Depuis son arrivée au pouvoir, il y a un peu plus de huit mois, le président Rohani a engagé des réformes majeures. Ont-elles été efficaces jusqu’ici ? Aussi, les Iraniens sont-ils satisfaits de la politique menée par Rohani sur le plan intérieur ?
Je pense que les chalenges sont réellement énormes. Pour ce qui est du président Rohani, il faut bien voir que sa priorité est de redresser l’économie iranienne qui souffre beaucoup des sanctions et pour cela, il a besoin d’un accord sur le nucléaire. Pour l’instant, c’est son principal objectif et on voit que le gouvernement iranien a vraiment la volonté d’aboutir à un accord. A ce jour, la situation économique s’est un petit peu améliorée dans le sens où l’inflation a ralenti grâce à une légère réappréciation de la monnaie iranienne. Il y a eu également une levée très partielle des sanctions qui a un peu amélioré la situation économique mais celle-ci reste quand même difficile. On peut dire que Rohani n’a pas complètement atteint ses objectifs qui étaient d’ailleurs la base de sa plate-forme électorale, c’est-à-dire de sortir de la crise du nucléaire par la négociation et d’améliorer la situation économique. C’est pour cela qu’à mon avis, la principale échéance pour lui sur le plan de la politique intérieure est d’aboutir à un accord sur le nucléaire et on voit qu’il est très attaqué par les radicaux sur les négociations, sur les implications pour l’Iran d’une reprise des relations avec les États-Unis.
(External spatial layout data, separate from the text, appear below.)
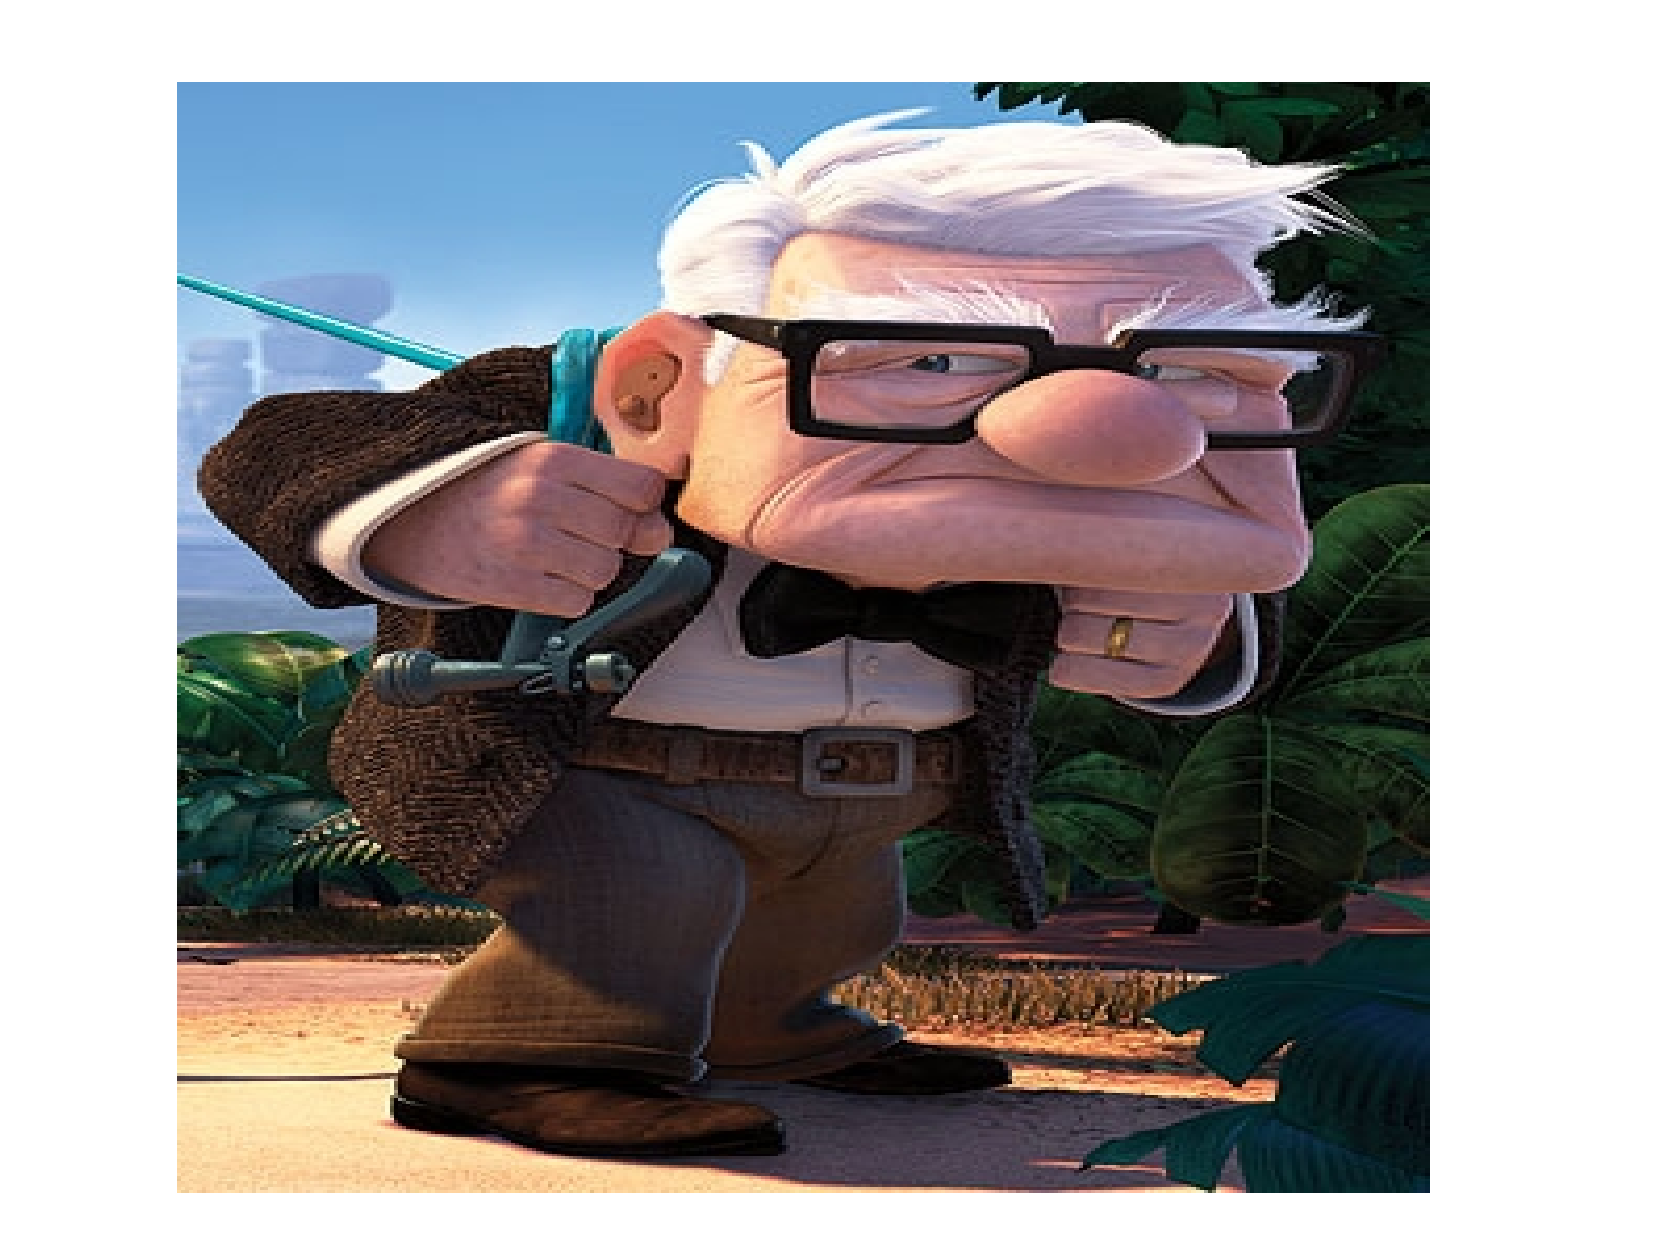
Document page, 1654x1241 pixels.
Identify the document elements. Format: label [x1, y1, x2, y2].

picture [177, 82, 1430, 1193]
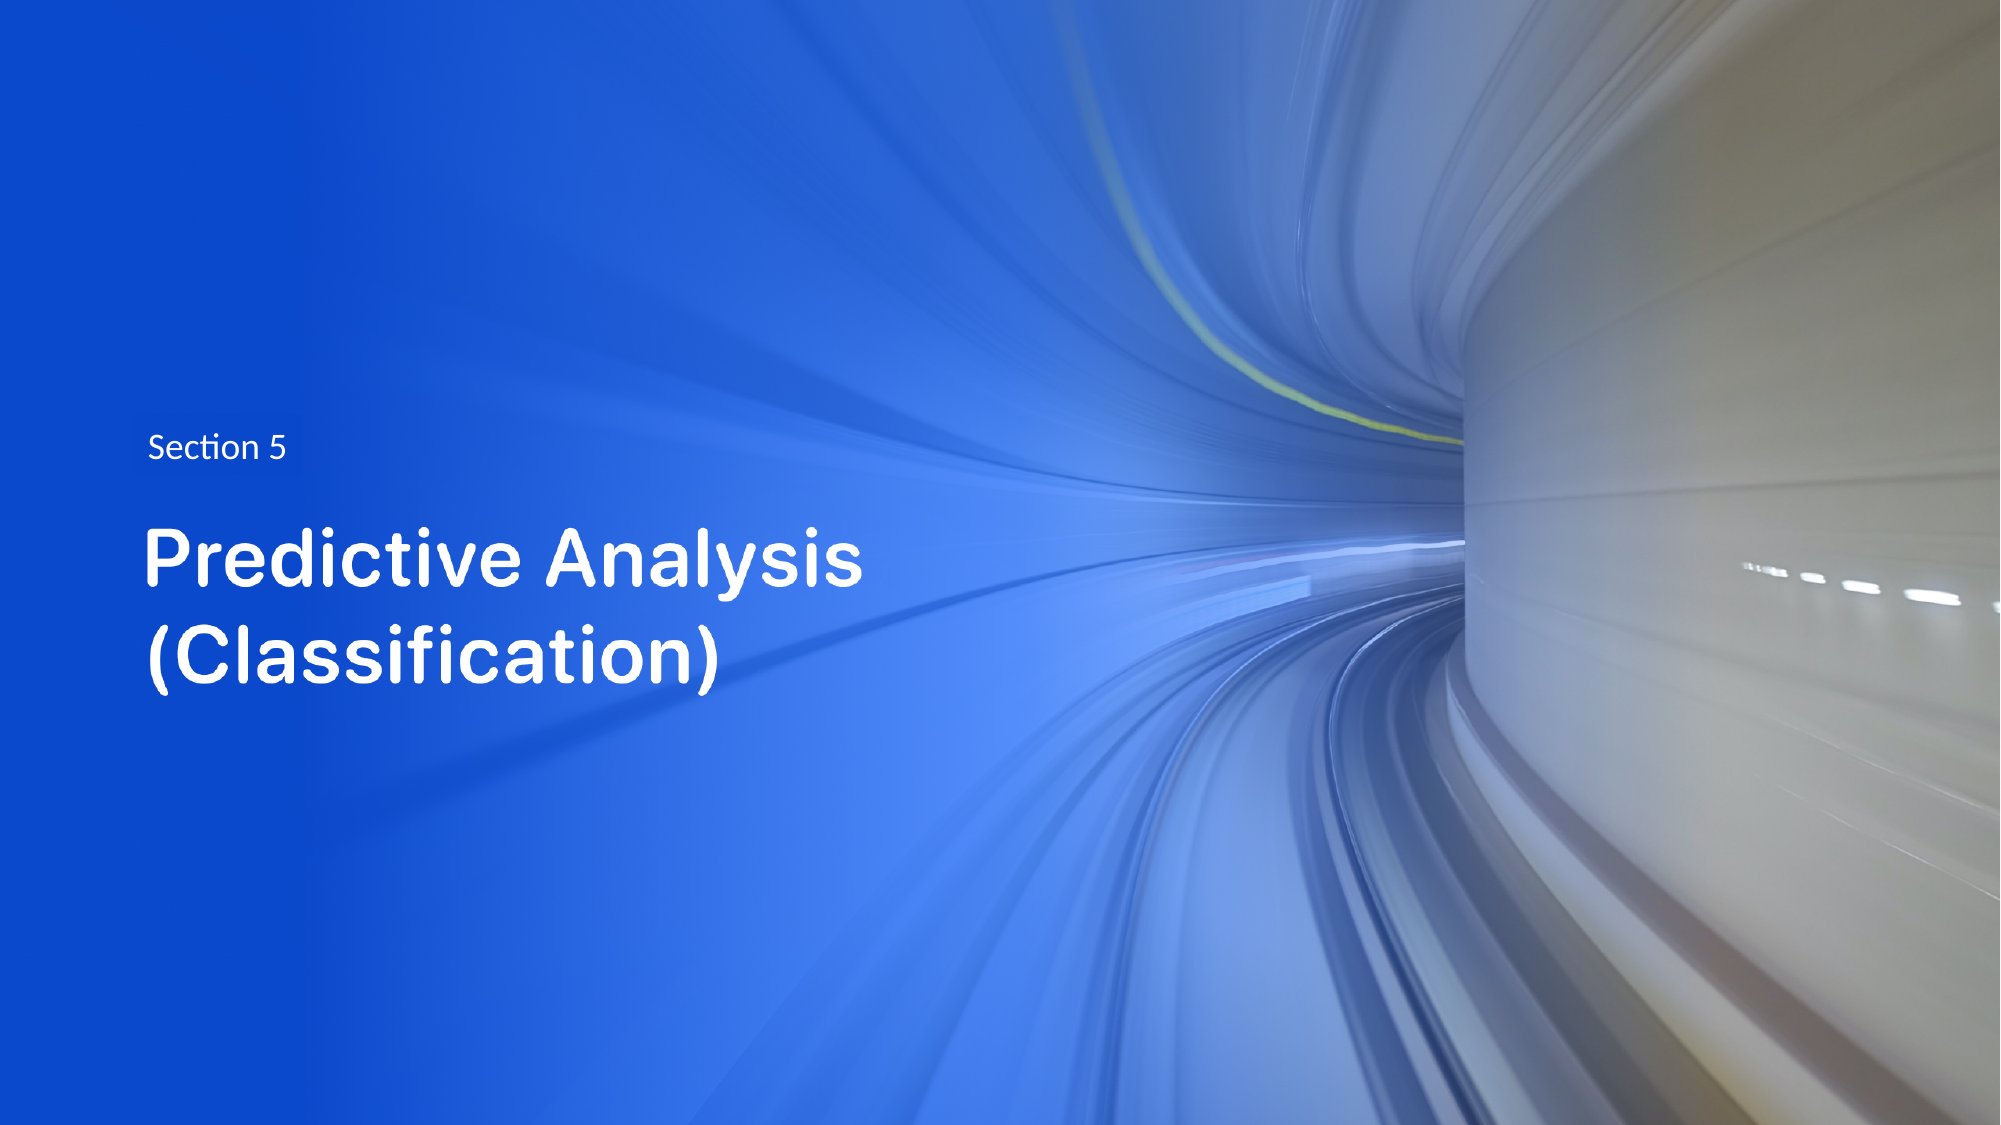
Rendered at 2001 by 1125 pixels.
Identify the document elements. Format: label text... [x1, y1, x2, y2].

text_box Section 5 [133, 414, 303, 475]
picture [0, 0, 2001, 1125]
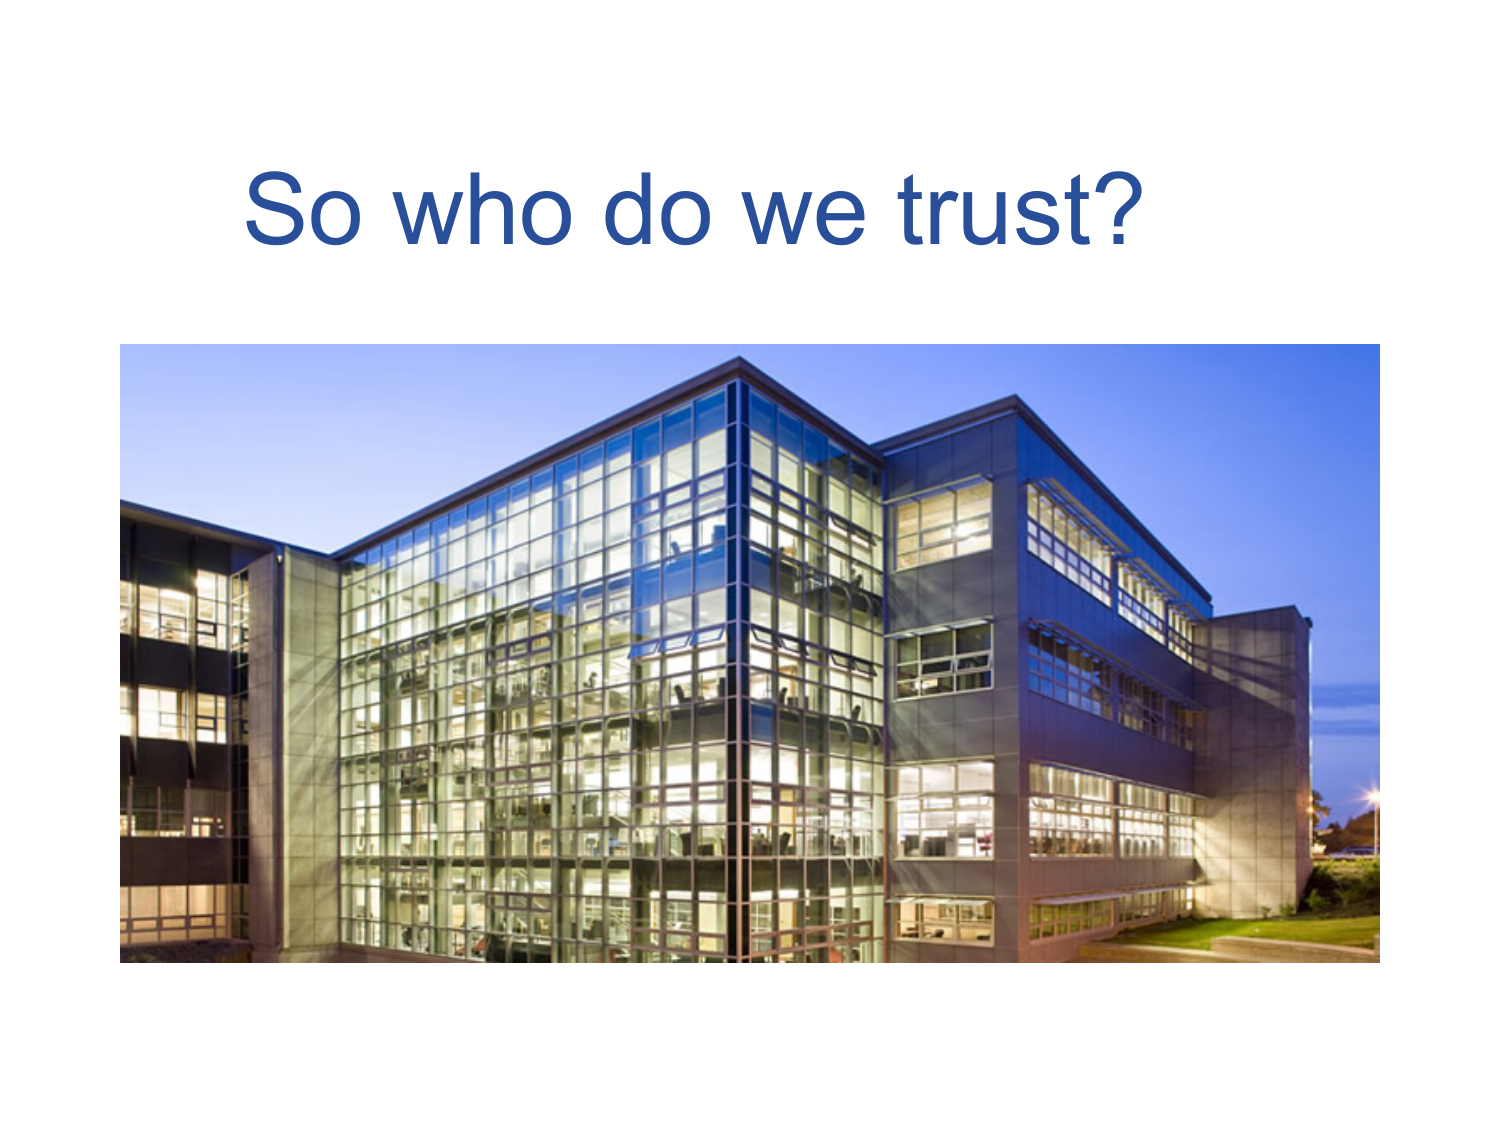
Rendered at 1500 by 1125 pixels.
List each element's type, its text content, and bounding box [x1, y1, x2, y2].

title So who do we trust? [181, 115, 1209, 304]
picture [120, 344, 1380, 963]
Il faudra effectivement voir, dans le cas d’un accord, comment le président Rohani arrivera à communiquer sur celui-ci en Iran même. A priori, cet accord, s’il n’est pas défavorable – c’est-à-dire si l’Iran estime que ses droits à l’enrichissement de l’uranium sont respectés – sera bien accepté par la population qui veut l’arrêt des sanctions. Il faudra également observer les réactions des différents groupes politiques. Mon diagnostic est qu’un accord sur le nucléaire renforcera le camp de Rohani, celui des modérés. A partir de là, les Iraniens attendent du président qu’il poursuive ses réformes comme la libéralisation de l’économie iranienne et également qu’il en fasse plus en matière d’ouverture politique et de respect des droits des minorités ethniques. A ce propos, on a assisté récemment aux nominations de femmes à des postes importants, notamment celui de gouverneur au Baloutchistan. Au final, je pense que la faible marge de manœuvre de Rohani – car il est quand même très critiqué par les « durs » – pourra être un petit peu élargie en cas d’accord sur le nucléaire et c’est pour cela que c’est tellement important pour lui.